(Saved data entries)
'''

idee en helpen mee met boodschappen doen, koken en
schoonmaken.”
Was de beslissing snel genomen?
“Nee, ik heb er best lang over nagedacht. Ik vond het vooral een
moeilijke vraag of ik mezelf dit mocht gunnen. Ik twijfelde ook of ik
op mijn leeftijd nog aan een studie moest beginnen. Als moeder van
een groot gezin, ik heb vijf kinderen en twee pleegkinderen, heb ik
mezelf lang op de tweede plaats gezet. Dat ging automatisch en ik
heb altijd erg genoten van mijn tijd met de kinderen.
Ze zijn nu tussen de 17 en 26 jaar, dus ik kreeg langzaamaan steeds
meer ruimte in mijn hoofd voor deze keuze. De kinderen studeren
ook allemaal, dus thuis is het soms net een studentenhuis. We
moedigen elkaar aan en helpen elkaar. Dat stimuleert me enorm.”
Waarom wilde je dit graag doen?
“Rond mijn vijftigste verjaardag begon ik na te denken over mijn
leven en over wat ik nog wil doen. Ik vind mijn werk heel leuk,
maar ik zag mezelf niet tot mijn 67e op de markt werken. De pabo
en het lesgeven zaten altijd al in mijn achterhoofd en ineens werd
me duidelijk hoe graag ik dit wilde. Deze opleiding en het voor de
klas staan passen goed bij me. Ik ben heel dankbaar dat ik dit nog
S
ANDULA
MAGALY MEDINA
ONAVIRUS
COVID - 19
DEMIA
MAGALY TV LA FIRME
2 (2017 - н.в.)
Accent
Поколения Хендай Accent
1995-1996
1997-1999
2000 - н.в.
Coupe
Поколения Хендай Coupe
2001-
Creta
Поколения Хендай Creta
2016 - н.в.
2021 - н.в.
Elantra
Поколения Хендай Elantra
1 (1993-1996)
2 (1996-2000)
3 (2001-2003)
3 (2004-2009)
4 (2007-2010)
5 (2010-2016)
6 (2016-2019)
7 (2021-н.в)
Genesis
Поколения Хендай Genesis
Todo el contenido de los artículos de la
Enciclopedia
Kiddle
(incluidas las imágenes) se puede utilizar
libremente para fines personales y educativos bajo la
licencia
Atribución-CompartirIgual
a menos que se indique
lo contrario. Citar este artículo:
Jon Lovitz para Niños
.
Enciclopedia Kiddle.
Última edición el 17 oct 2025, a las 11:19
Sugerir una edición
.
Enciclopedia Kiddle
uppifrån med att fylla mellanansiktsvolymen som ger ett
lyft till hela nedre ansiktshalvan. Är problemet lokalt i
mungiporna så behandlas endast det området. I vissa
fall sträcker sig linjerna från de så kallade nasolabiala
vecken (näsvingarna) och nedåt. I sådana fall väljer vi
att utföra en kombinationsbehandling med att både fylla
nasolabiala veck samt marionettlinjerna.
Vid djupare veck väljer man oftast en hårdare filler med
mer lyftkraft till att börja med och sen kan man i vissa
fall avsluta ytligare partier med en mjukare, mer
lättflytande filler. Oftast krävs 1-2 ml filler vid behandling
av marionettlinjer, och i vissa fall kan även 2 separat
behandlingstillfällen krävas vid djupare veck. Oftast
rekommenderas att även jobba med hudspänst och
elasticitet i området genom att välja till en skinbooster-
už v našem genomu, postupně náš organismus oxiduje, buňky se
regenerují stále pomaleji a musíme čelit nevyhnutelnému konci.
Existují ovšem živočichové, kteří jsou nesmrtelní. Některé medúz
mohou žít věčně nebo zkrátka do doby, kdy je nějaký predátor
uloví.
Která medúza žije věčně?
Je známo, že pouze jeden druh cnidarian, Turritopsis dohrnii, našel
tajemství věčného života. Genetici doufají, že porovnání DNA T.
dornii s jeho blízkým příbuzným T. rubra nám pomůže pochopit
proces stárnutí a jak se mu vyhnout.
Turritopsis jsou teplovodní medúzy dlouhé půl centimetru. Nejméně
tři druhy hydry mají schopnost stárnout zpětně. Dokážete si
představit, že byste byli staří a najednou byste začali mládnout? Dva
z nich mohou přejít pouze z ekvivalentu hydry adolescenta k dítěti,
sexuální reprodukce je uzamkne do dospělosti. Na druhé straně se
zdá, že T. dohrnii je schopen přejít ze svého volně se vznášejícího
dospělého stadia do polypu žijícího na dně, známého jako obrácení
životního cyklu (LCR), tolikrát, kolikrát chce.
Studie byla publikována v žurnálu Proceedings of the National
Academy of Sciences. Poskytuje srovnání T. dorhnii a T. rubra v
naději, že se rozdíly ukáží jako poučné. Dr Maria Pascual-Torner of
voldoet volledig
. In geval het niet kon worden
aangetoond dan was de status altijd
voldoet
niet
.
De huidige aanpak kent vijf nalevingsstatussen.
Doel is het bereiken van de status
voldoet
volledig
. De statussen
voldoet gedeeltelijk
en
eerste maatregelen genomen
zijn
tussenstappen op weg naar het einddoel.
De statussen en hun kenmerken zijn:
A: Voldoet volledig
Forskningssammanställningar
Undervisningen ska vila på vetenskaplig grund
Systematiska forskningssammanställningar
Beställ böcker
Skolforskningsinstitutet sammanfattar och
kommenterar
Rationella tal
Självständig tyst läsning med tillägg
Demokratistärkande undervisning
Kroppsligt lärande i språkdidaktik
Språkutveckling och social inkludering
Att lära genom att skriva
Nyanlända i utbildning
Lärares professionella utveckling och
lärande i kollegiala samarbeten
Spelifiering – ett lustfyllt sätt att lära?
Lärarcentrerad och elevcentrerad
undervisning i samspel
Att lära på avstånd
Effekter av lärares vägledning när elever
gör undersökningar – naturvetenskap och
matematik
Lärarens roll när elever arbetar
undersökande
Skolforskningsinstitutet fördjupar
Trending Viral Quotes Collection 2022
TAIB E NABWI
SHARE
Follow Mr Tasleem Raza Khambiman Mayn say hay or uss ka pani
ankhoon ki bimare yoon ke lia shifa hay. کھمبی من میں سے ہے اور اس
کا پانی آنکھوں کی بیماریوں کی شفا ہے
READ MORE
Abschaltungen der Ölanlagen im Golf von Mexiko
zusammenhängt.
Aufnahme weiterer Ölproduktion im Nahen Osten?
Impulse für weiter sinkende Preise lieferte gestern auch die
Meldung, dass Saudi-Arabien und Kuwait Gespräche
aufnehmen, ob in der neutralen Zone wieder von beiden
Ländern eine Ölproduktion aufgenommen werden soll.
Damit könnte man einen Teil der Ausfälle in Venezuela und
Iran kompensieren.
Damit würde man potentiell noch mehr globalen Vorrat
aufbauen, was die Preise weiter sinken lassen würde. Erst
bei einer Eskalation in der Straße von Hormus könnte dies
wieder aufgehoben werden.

'''
'''

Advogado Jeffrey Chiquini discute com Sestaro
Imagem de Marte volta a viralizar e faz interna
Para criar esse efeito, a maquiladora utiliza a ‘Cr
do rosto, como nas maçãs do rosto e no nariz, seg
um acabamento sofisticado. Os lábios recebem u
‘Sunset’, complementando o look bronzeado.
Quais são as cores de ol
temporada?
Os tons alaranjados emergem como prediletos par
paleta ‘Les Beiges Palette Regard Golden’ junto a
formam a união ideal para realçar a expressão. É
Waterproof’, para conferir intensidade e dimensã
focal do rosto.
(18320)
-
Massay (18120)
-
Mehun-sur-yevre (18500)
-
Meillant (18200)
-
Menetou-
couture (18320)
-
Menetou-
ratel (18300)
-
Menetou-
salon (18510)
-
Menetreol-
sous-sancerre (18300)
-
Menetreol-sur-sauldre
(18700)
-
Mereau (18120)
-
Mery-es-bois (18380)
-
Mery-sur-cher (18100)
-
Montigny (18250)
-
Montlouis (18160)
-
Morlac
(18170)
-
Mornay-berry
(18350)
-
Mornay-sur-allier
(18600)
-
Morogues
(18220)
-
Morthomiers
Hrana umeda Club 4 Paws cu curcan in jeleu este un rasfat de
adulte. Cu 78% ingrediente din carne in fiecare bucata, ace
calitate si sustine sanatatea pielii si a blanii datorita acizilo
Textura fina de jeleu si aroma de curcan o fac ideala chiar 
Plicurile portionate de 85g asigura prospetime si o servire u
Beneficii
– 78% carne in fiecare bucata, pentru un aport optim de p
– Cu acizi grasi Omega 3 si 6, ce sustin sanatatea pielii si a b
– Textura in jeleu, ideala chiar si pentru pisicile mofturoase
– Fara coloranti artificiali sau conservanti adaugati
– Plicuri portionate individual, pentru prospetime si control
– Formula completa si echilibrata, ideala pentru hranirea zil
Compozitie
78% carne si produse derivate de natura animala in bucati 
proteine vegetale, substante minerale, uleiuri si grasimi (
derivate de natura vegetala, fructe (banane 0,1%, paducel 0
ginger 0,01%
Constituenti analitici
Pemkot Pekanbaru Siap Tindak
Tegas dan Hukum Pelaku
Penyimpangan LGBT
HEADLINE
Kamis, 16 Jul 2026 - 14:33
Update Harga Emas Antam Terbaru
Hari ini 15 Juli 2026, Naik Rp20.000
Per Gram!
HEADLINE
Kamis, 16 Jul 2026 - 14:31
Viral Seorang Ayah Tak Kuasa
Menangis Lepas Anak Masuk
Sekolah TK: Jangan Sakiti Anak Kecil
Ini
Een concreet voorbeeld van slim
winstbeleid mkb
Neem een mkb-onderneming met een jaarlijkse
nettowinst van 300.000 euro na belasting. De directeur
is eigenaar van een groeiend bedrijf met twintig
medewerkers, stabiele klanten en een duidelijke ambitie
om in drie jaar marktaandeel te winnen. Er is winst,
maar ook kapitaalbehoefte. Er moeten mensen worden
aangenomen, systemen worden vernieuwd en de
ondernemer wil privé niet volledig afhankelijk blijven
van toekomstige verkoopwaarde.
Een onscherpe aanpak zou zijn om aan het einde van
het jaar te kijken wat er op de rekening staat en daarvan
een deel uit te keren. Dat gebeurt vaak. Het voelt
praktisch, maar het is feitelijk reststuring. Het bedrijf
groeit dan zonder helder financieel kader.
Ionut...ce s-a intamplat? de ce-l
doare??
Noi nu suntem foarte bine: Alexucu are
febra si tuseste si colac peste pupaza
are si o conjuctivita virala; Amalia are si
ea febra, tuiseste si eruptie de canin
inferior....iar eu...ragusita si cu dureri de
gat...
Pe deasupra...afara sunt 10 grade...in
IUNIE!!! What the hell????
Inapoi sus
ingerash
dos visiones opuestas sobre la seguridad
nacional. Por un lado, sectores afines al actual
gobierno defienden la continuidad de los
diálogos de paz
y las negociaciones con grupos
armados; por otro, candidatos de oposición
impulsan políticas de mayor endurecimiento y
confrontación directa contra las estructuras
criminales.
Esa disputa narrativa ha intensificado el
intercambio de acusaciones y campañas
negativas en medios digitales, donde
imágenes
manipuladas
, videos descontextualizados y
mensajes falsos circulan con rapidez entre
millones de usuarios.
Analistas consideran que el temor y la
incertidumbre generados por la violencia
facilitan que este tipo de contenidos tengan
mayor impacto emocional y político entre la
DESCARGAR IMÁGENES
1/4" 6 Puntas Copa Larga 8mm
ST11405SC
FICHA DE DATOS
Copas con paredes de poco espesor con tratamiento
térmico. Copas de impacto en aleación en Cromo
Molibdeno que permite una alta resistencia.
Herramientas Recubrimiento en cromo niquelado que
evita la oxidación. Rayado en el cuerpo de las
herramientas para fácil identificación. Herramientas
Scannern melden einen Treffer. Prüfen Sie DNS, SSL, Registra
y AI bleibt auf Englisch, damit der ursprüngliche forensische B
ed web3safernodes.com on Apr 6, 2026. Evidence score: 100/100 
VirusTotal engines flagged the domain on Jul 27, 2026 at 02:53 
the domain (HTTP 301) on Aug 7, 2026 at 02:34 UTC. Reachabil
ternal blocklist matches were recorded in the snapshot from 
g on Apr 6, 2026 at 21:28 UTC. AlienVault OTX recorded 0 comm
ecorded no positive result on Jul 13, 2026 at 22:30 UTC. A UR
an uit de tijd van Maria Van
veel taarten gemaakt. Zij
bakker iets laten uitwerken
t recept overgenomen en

'''
'''

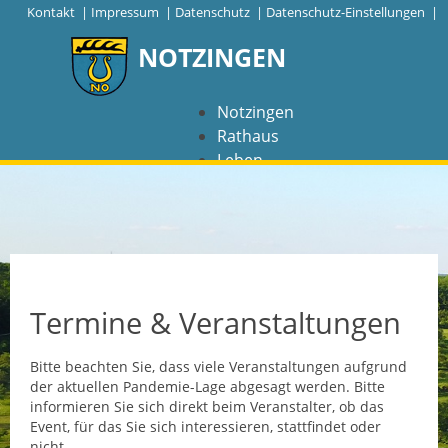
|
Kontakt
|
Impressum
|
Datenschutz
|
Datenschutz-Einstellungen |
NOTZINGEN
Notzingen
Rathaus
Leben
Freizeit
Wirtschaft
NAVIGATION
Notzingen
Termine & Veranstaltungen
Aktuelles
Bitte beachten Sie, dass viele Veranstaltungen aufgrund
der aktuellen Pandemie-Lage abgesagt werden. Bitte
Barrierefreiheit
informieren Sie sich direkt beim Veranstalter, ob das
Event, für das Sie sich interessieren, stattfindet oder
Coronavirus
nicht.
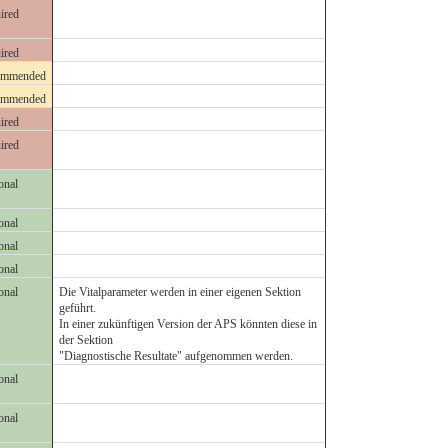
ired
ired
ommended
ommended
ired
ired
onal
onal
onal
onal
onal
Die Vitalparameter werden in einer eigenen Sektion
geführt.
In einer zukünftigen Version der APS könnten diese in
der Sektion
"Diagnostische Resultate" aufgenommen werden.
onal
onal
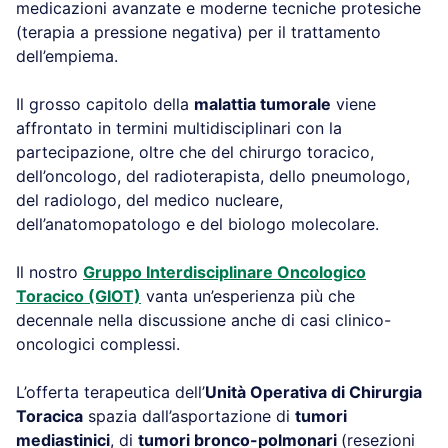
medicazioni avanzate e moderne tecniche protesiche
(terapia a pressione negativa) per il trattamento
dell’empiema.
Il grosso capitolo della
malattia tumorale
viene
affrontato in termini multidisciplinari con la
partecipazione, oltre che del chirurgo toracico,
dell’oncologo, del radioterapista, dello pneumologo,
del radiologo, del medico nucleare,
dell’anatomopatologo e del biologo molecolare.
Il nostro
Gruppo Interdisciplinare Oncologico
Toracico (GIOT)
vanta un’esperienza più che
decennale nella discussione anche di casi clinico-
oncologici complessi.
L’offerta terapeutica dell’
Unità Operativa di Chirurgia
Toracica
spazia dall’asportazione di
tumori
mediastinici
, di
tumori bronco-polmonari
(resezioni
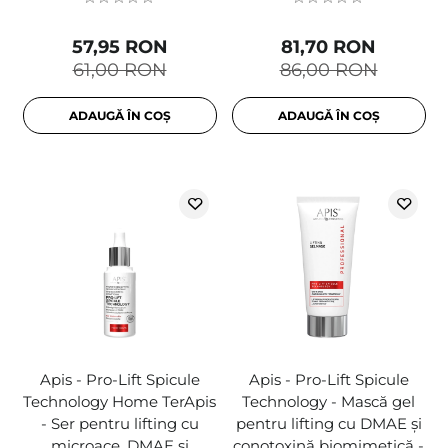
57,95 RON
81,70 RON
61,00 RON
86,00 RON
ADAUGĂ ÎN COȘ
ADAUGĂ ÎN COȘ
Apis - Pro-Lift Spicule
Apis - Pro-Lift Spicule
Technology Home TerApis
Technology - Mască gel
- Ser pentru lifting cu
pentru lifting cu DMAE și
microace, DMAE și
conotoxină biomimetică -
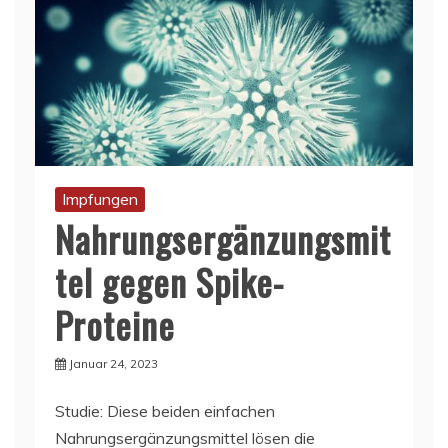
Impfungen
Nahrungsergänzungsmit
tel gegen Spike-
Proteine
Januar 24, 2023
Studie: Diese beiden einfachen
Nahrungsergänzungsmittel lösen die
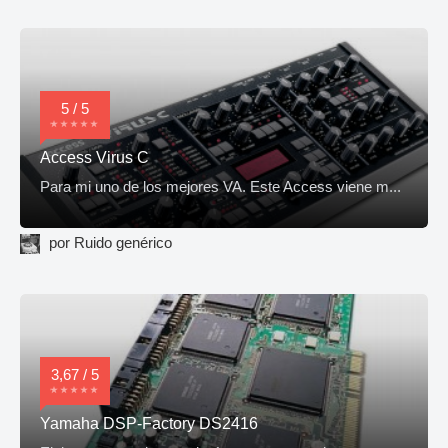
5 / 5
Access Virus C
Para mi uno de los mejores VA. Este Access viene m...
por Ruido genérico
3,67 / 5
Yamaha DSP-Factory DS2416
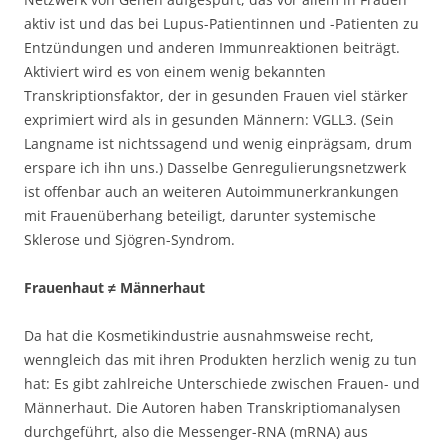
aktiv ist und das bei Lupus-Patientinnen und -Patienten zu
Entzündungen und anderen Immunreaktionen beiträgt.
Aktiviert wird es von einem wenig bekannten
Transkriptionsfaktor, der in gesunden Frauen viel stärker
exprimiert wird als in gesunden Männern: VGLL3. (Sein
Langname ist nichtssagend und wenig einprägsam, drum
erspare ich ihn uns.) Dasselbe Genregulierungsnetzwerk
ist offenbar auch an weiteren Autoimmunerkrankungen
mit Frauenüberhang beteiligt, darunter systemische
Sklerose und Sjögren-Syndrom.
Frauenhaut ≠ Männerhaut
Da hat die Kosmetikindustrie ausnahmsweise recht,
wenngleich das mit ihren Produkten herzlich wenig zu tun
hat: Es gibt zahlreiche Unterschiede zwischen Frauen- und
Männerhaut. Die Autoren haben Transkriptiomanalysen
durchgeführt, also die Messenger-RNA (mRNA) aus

'''

- Work task -
Starting at the line above that holds "idee en helpen" and ending at the line that holds "denken over mijn", transcribe each line exactly and include no other lines.

- Result of the task -
idee en helpen mee met boodschappen doen, koken en
schoonmaken.”
Was de beslissing snel genomen?
“Nee, ik heb er best lang over nagedacht. Ik vond het vooral een
moeilijke vraag of ik mezelf dit mocht gunnen. Ik twijfelde ook of ik
op mijn leeftijd nog aan een studie moest beginnen. Als moeder van
een groot gezin, ik heb vijf kinderen en twee pleegkinderen, heb ik
mezelf lang op de tweede plaats gezet. Dat ging automatisch en ik
heb altijd erg genoten van mijn tijd met de kinderen.
Ze zijn nu tussen de 17 en 26 jaar, dus ik kreeg langzaamaan steeds
meer ruimte in mijn hoofd voor deze keuze. De kinderen studeren
ook allemaal, dus thuis is het soms net een studentenhuis. We
moedigen elkaar aan en helpen elkaar. Dat stimuleert me enorm.”
Waarom wilde je dit graag doen?
“Rond mijn vijftigste verjaardag begon ik na te denken over mijn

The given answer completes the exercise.